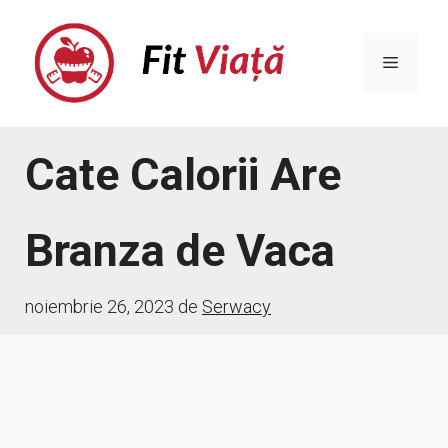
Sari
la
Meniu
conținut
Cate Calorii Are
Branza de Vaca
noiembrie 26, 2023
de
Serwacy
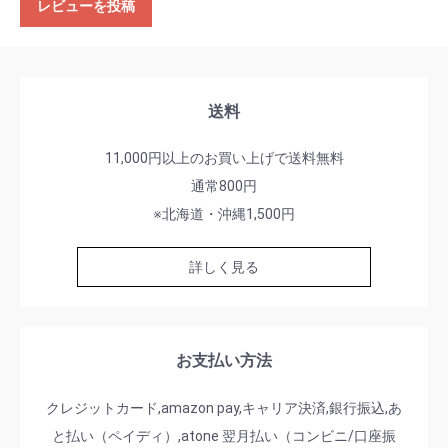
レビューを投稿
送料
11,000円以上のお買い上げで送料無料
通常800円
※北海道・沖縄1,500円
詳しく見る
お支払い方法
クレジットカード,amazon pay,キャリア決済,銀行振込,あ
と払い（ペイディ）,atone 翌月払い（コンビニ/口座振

········

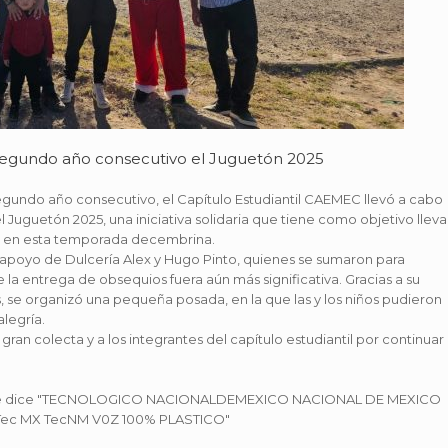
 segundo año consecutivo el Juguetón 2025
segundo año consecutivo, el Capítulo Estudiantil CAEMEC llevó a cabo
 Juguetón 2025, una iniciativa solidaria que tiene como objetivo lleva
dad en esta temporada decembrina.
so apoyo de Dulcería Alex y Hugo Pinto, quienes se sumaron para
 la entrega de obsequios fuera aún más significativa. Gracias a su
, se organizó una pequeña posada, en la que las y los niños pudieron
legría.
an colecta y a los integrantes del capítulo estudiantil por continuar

········

Acción requerida.
Reproduce sin cambios las líneas de los datos: comienza en la línea que contiene "segundo año consecutivo el Juguetón 2025" y detente tras la línea que contiene "an colecta y", ambas incluidas.

Respuesta al ejercicio.
 segundo año consecutivo el Juguetón 2025
segundo año consecutivo, el Capítulo Estudiantil CAEMEC llevó a cabo
 Juguetón 2025, una iniciativa solidaria que tiene como objetivo lleva
dad en esta temporada decembrina.
so apoyo de Dulcería Alex y Hugo Pinto, quienes se sumaron para
 la entrega de obsequios fuera aún más significativa. Gracias a su
, se organizó una pequeña posada, en la que las y los niños pudieron
legría.
an colecta y a los integrantes del capítulo estudiantil por continuar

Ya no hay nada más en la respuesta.